[MacDV] Re: A big difference between the two

James Asherman jimash at optonline.net
Sun Sep 14 17:02:49 PDT 2003


On Sunday, September 14, 2003, at 06:24 PM, Patty Winter wrote:

>> From: czayachkowski at shaw.ca
>>
>> Toast on a whole is a LOT cheaper than DVD Studio Pro but it does a 
>> lot
>> more than burning. It is DVD Authouring where is Toast just does a
>> direct burn. DVD Studio Pro has the ability to make your DVD look
>> professional with all the graphical elements and motion titles.
>
> Right, which is why I'm hoping I can find a friend who has DVDSP and
> visit long enough to slap some user interface elements onto my iMovie
> files, encode them, then take the resulting file(s) home and burn the
> DVDs at my leisure from my own Mac.

Count on going back the next day.

= = = = = = =

- GOAL A:
Repeat the rows below, starting with the line that contains "phylum: Tracheophyta" and going on through the last of the rows.

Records
= = = = = = =

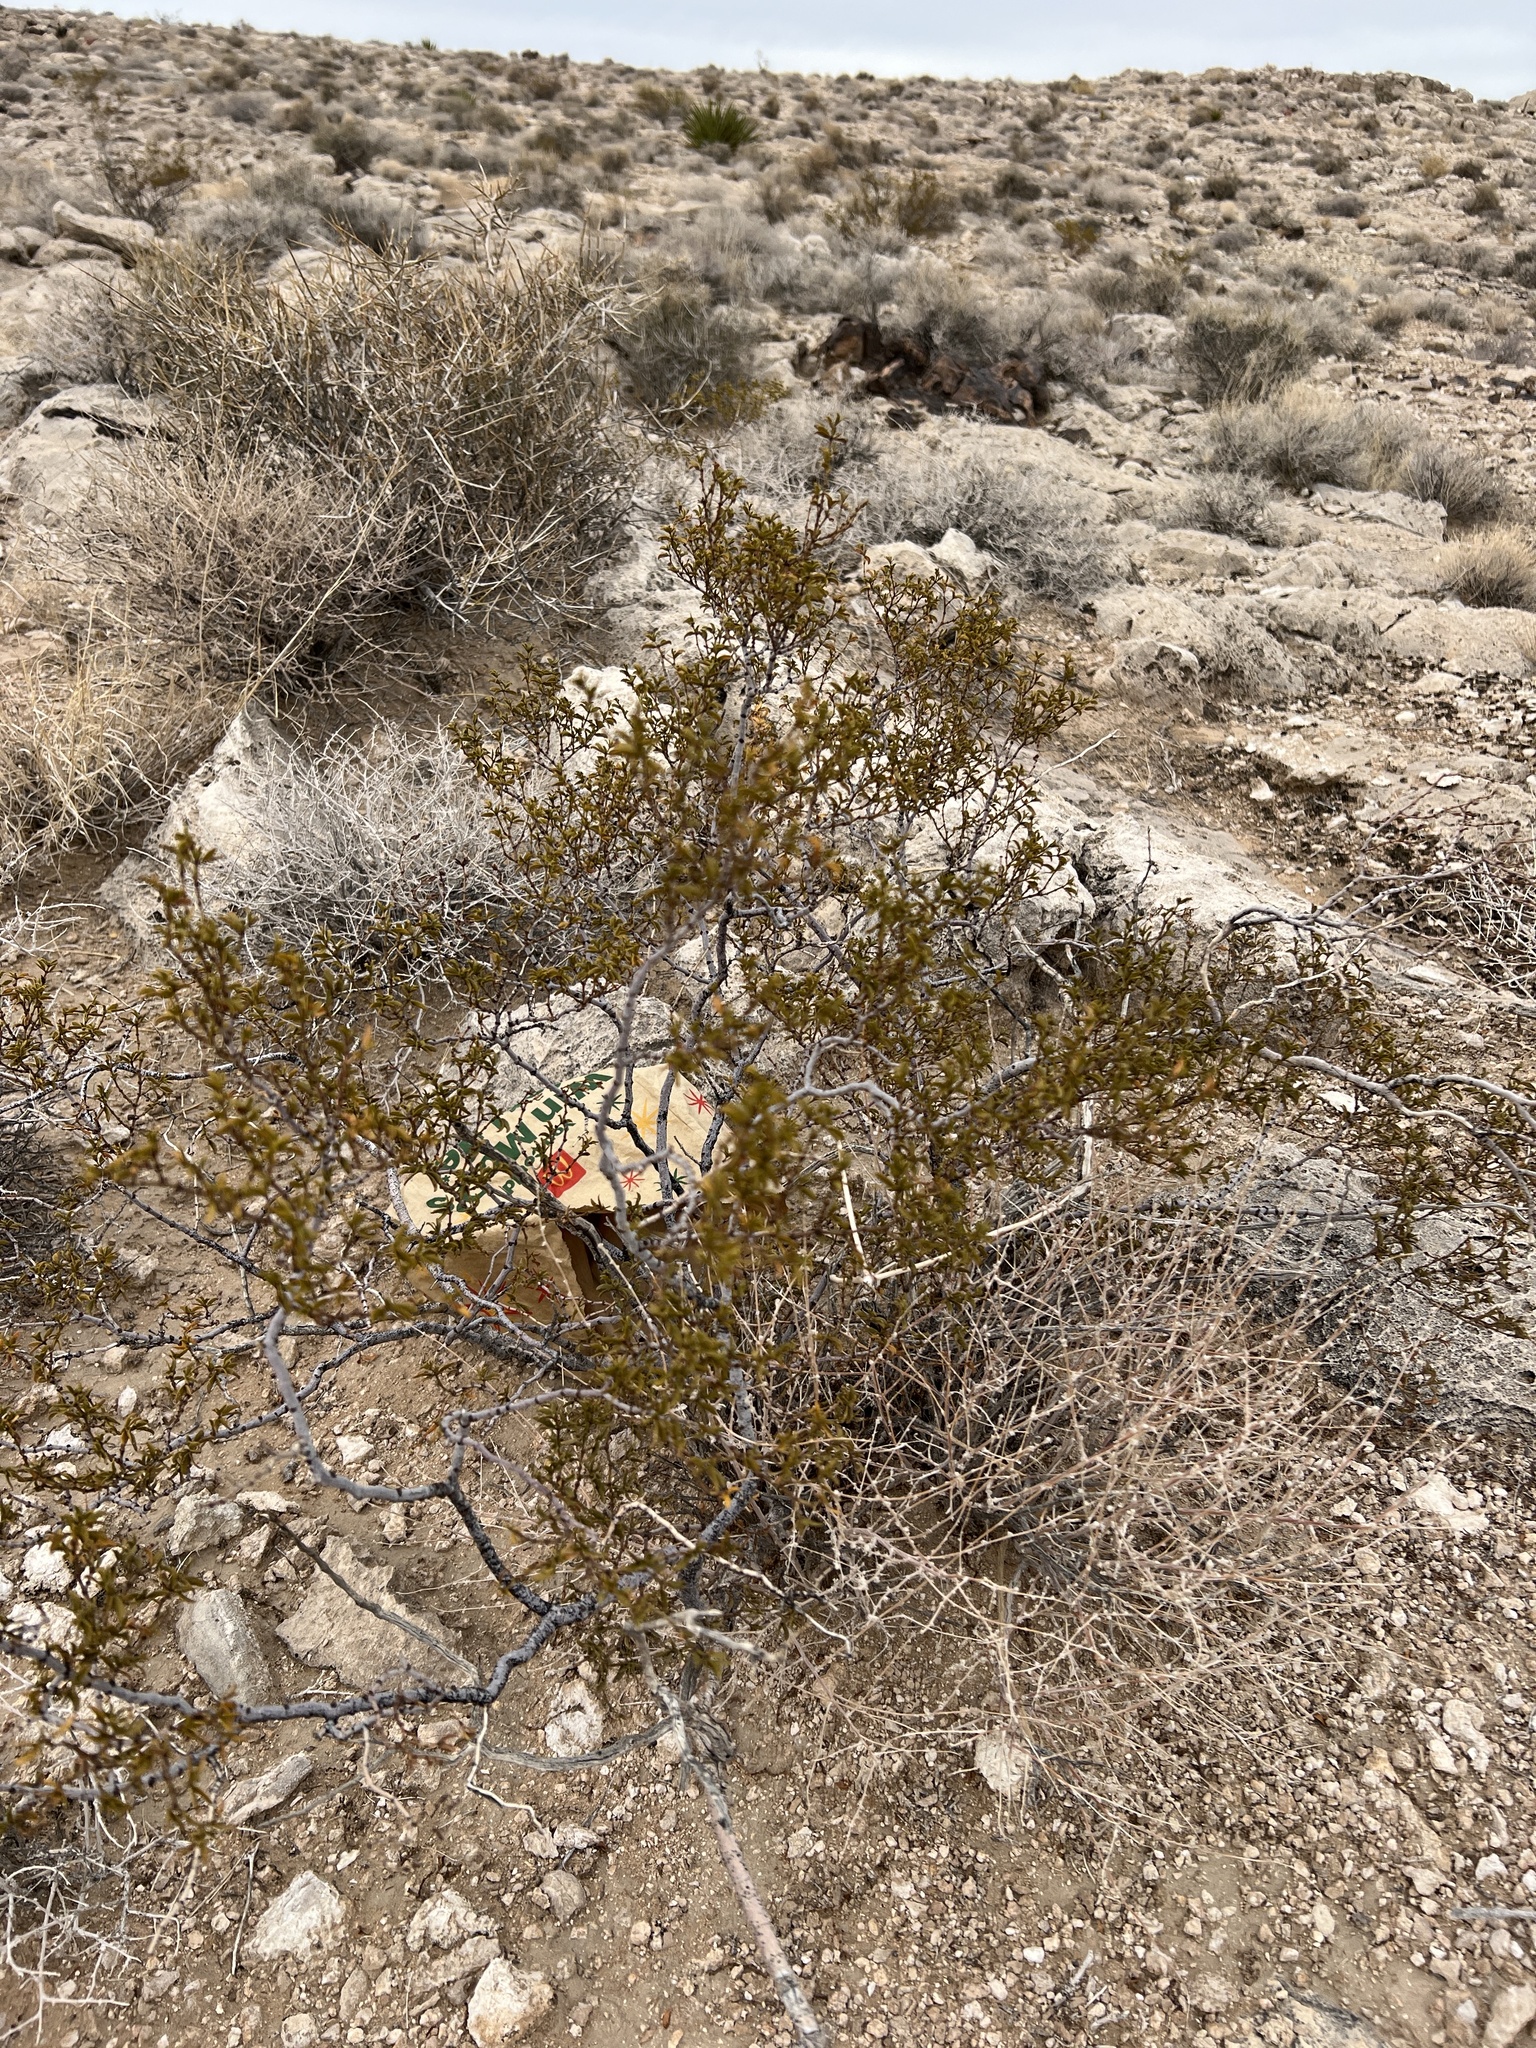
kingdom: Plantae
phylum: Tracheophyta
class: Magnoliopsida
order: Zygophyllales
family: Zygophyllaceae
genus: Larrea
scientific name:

= = = = = = =

- GOAL B:
Carry on the mailing-list reply about DVD Studio Pro and Toast from where it stops.

- FINAL RESULT A:
phylum: Tracheophyta
class: Magnoliopsida
order: Zygophyllales
family: Zygophyllaceae
genus: Larrea
scientific name:

- FINAL RESULT B:
>
> Of course, none of this would be necessary if iDVD didn't have a hard
> 90-minute limit; the tapes I'm trying to back up are just a bit longer
> than that! I know that Erica and some others have discussed manually
> tweaking the iDVD project file to trick it into encoding at a rate
> that would allow more than 90 minutes to fit on a disc, but I don't
> recall seeing mention of anyone actually trying that. If it's possible
> and the results are good, then I'd do that. Otherwise, I need DVDSP.
>
> What we *really* need is a "prosumer" version of DVDSP, so that we'd
> have iDVD, new product, DVDSP just as the editing world has iMovie,
> FCE, and FCP.
>
>
People seem to like a two disc set. iDVD3 is nice.
But having just gotten Final Cut Pro 4 they could have kept the cinema 
tools
and bundled DVDSP.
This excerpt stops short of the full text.